Supplied records: Begin

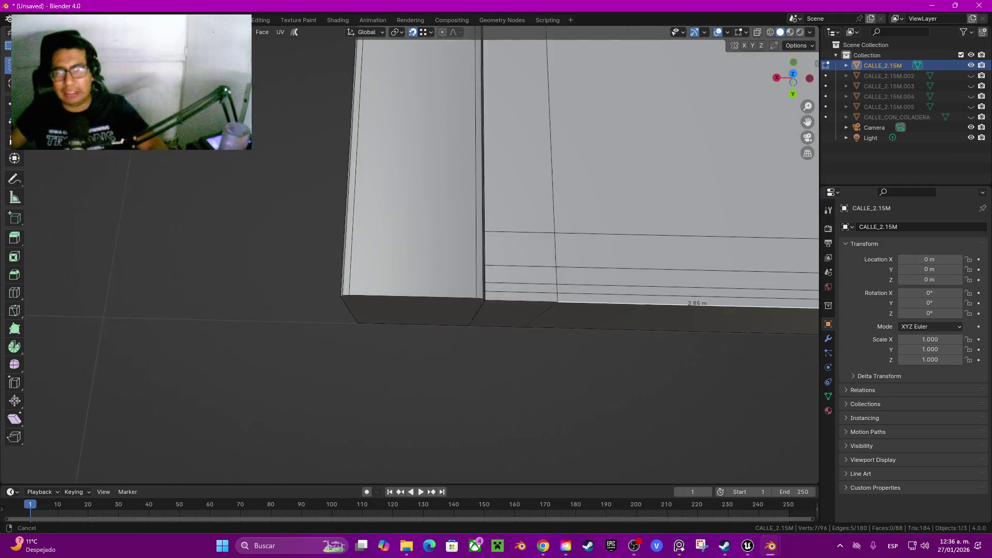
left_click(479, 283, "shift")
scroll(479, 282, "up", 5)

Supplied records: End
Supplied records: Begin

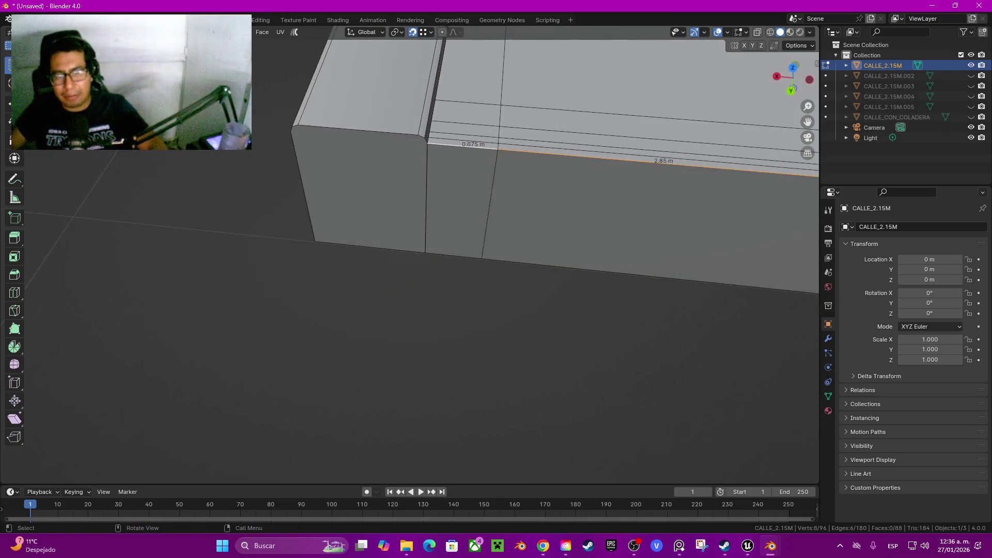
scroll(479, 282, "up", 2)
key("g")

Supplied records: End

Problem: For every line above that holds the word "scroll", report the whole line.

Response to this exercise:
scroll(479, 282, "up", 5)
scroll(479, 282, "up", 2)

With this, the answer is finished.